TASK BRIEF ::
Arrange the rows starting at the line containing "pose: elev=131.9 azim=80.9" and ending at the line containing "Dot at: (342, 218)" as a numbered list, leaving out any blank lines.

INFORMATION GIVEN ::
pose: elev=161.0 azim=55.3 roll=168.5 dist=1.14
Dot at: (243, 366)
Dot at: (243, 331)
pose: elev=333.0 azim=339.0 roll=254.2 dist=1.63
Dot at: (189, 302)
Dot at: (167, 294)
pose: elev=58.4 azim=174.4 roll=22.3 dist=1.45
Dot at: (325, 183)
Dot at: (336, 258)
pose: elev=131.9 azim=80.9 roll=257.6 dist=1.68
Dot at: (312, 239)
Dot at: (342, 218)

* * *

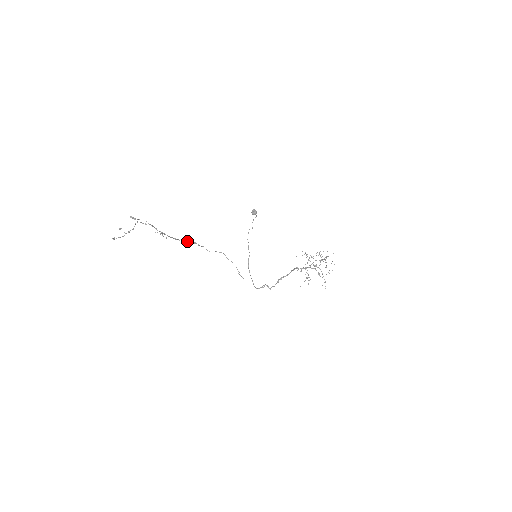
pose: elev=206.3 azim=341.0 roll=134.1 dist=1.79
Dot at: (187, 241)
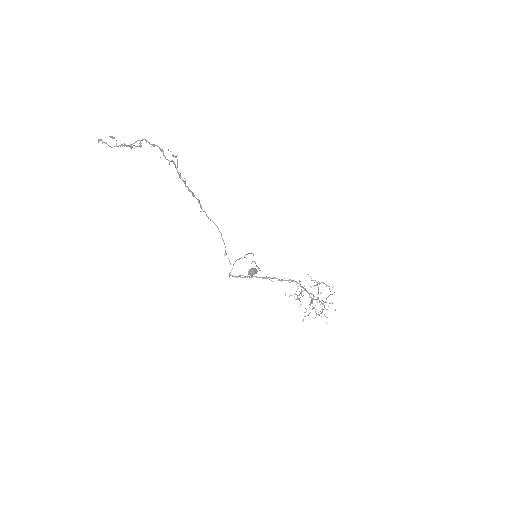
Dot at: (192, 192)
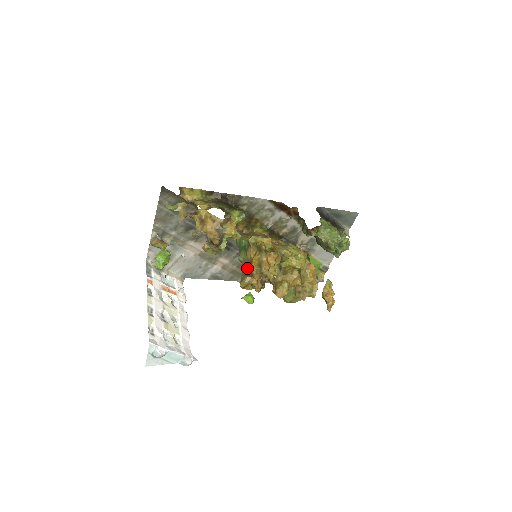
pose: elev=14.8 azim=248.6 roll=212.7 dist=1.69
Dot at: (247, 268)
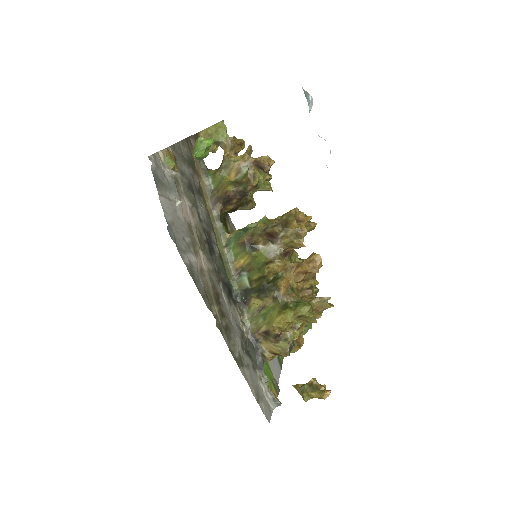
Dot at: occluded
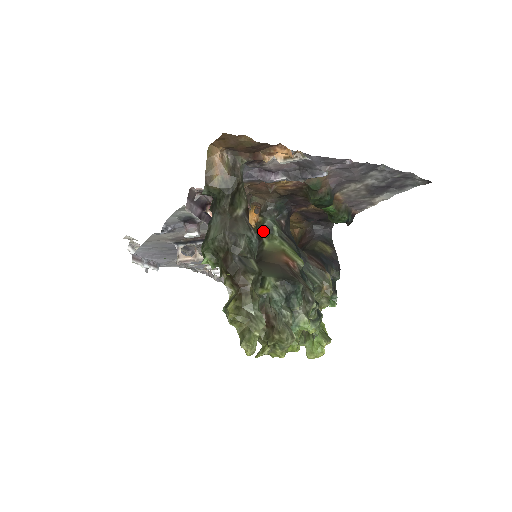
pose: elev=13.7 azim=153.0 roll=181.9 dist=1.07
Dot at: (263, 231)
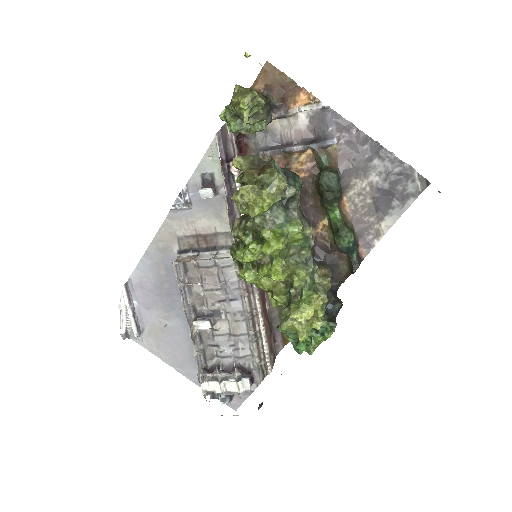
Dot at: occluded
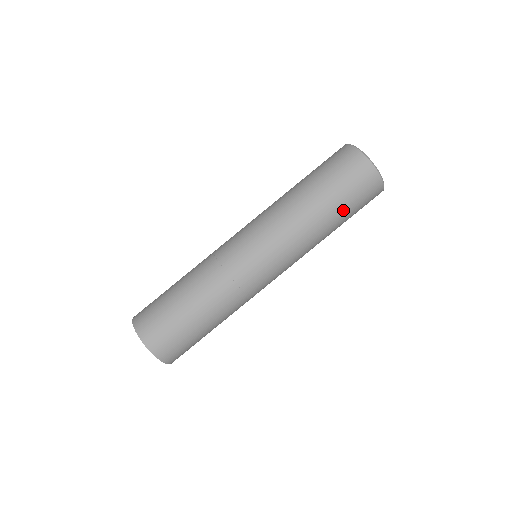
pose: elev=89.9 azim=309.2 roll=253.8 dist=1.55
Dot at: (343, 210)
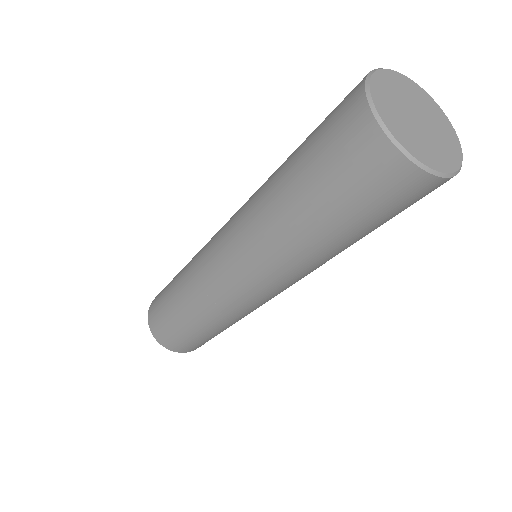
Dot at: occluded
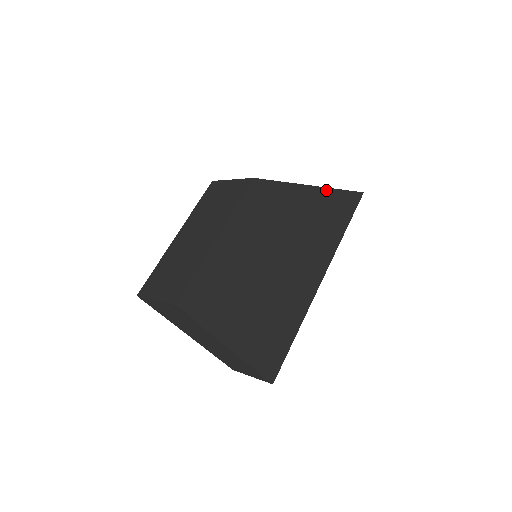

ANSWER TO THE EXERCISE ::
1. pose: elev=131.9 azim=80.9 roll=257.6 dist=1.68
2. Dot at: (312, 239)
3. Dot at: (342, 218)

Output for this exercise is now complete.